━━ Text provided
Project 7: Implement Raft Consensus for Leader Election

File: LEARN_DATABASE_SHARDING_DEEP_DIVE.md
Main Programming Language: Go
Alternative Programming Languages: Rust
Coolness Level: Level 5: Pure Magic
Business Potential: 4. The “Open Core” Infrastructure
Difficulty: Level 5: Master
Knowledge Area: Distributed Consensus / Raft
Software or Tool: Raft implementation
Main Book: “In Search of an Understandable Consensus Algorithm” (Raft paper)

What you’ll build: A Raft consensus implementation that can be used for leader election and replicated state machines, the foundation of distributed databases like CockroachDB and etcd.

Why it teaches sharding: Modern distributed databases use Raft (or Paxos) for replication within each shard. Understanding Raft means understanding how databases achieve strong consistency in a distributed environment.

Core challenges you’ll face:

Implementing leader election → maps to distributed coordination
Log replication → maps to consistent replication
Handling network partitions → maps to split-brain prevention
Log compaction (snapshots) → maps to memory management

Key Concepts:

Raft paper: “In Search of an Understandable Consensus Algorithm” by Ongaro & Ousterhout
Terms and elections: How leaders are chosen
Log matching: Ensuring all nodes have the same log
Safety guarantees: What Raft guarantees and what it doesn’t

Difficulty: Master Time estimate: 4-6 weeks Prerequisites: Projects 4-5 completed, deep understanding of distributed systems

Real world outcome:

$ ./raft-cluster --nodes 5
[Node1] Starting as FOLLOWER, term=0
[Node2] Starting as FOLLOWER, term=0
[Node3] Starting as FOLLOWER, term=0
[Node4] Starting as FOLLOWER, term=0
[Node5] Starting as FOLLOWER, term=0

# Election timeout on Node3
[Node3] Election timeout, becoming CANDIDATE, term=1
[Node3] Requesting votes...
━━━━
What is required: Write the next part of the Raft project description, starting right after its last line. The listing has no connection to the Raft project description.
━━ Given records
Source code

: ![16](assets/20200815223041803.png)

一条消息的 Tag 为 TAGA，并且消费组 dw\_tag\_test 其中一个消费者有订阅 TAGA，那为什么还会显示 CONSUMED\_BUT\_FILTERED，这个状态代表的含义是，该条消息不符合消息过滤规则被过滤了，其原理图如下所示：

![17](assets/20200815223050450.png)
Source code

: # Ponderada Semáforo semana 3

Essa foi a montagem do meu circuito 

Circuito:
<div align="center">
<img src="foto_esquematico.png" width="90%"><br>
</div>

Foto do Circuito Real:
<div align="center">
━━━━
Response for this exercise:
[Node1] Granting vote to Node3 for term=1
[Node2] Granting vote to Node3 for term=1
[Node4] Granting vote to Node3 for term=1
[Node3] Received 4/5 votes, becoming LEADER for term=1

# Client submits a command
$ ./raft-client --leader node3:8000
raft> SET x = 10
[Node3] Appending to log: index=1, term=1, cmd="SET x = 10"
[Node3] Replicating to followers...
[Node1] Appended entry, log length=1
[Node2] Appended entry, log length=1
[Node4] Appended entry, log length=1
[Node3] Entry committed (3/5 replicas), applying to state machine
OK

raft> GET x
10

# Simulate leader failure
$ kill -9 $(pgrep -f "raft.*node3")

[Node1] Leader heartbeat timeout
[Node5] Leader heartbeat timeout
[Node2] Election timeout, becoming CANDIDATE, term=2
[Node1] Granting vote to Node2 for term=2
[Node4] Granting vote to Node2 for term=2
[Node5] Granting vote to Node2 for term=2
[Node2] Received 4/4 votes, becoming LEADER for term=2

# New leader has all committed entries
$ ./raft-client --leader node2:8000
raft> GET x
10

raft> SET y = 20
OK

# View cluster status
raft> STATUS
Cluster Status
==============
Leader: Node2 (term=2)

Node    State      Log Length  Commit Index
----    -----      ----------  ------------
Node1   Follower   2           2
Node2   Leader     2           2
Node3   (down)
Node4   Follower   2           2
Node5   Follower   2           2

Implementation Hints:

Node state:

type NodeState int
const (
    Follower NodeState = iota
    Candidate
    Leader
)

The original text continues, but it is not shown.